BYU CS students recently won second place in an international competition for their handwriting recognition software.
CS professor Bill Barrett and a group of grad students worked on their submission for months, competing against student teams from around the world and even a professional company.
The competition, called International Conference on Frontiers in Handwriting Recognition Software (ICFHR), required the teams to work with part of an historical document. The team needed to create a computer system that could scan the document and produce an accurate transcription.
The BYU computer science team included CS graduate students Curtis Wigington, Lucas Pinto, Seth Stewart and Brian Davis.
To do this the team needed to find a way for the software to recognize each character and word, but the team faced several challenges along the way.
“The primary one was probably the bleed-through,” Davis said. “It’s like when you press really hard with a pen on paper and you can see the ink through the page.”
Another challenge was the archaic German dialect used in the document. If the document had been written in a modern language, the team could have programmed the software to know what to expect. But with older languages, as in this case, a computer has a harder time predicting what is written.
Instead, the team applied their knowledge of how the human eye recognizes visual information. The team created an algorithm that allowed the software to recognize patterns of words and character styles, similar to the way the human eye identifies different shapes.
“For the other problems with the documents we just had to explore combinations of algorithms to see what could help overcome those issues,” Wigington said. “Most of it was just a lot of trial and error to figure out what worked and what didn't.”
Once submissions were in, the competition measured how accurate a transcription the software could produce. To do this, each team’s software was used to transcribe another excerpt from the same document used to design the software.
To do this, the competition measured the percent of missed characters and words. The BYU CS team missed only 5 percent of characters, with about 20 percent of words missed. This placed them just behind the team from Germany who won first place.
“We were very pleased to place 2nd in this competition especially because we were relative newcomers to using this kind of network for handwriting recognition,” Barrett said.
“I was amazed at how well it went just based on how little time we had to put it together and the fact that I could barely read any of it and somehow [the algorithim] was reading successfully,” Wigington said.
The long-term goal is to get down to less than 1 percent of missed characters or words, Stewart said. That level of accuracy would mean the technology could be used to improve indexing efforts and be able to search for more meaningful information.
But no matter how advanced the technology becomes, there may always be a need for human interaction to aid the process, Stewart said.
Even so, the applications for this sort of technology are far-reaching. BYU has a particular interest in developing this field because of the LDS church’s involvement in Family History Indexing.
“We have been working on the problem of handwriting recognition in historical documents for many years,” Barrett said. “Much of this was motivated by the desire to assist the Church and FamilySearch.”

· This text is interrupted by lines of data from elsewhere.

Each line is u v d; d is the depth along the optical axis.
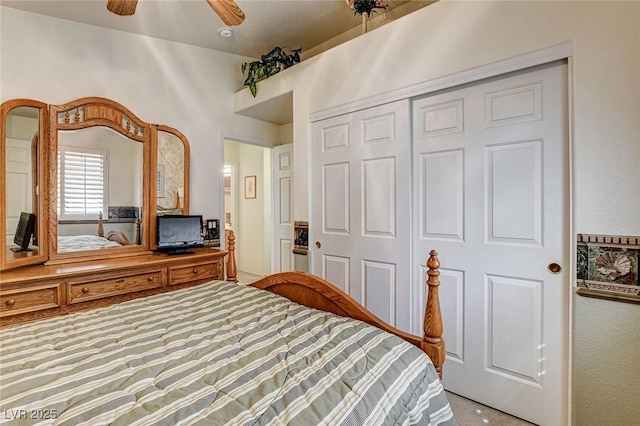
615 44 1.50
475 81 1.98
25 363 1.07
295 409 0.85
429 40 2.14
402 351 1.19
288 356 1.14
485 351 2.00
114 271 2.41
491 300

Barrett attributes much of the success of the competition to the students’ hard work and competitive edge. The students have continued refining their software since the competition and using the technology to transcribe other documents.
“We have now applied this handwriting recognition technology to thousands of authors and multiple languages on documents written centuries apart and have achieved results that surpass the best known [technology] that we are aware of,” Barrett said.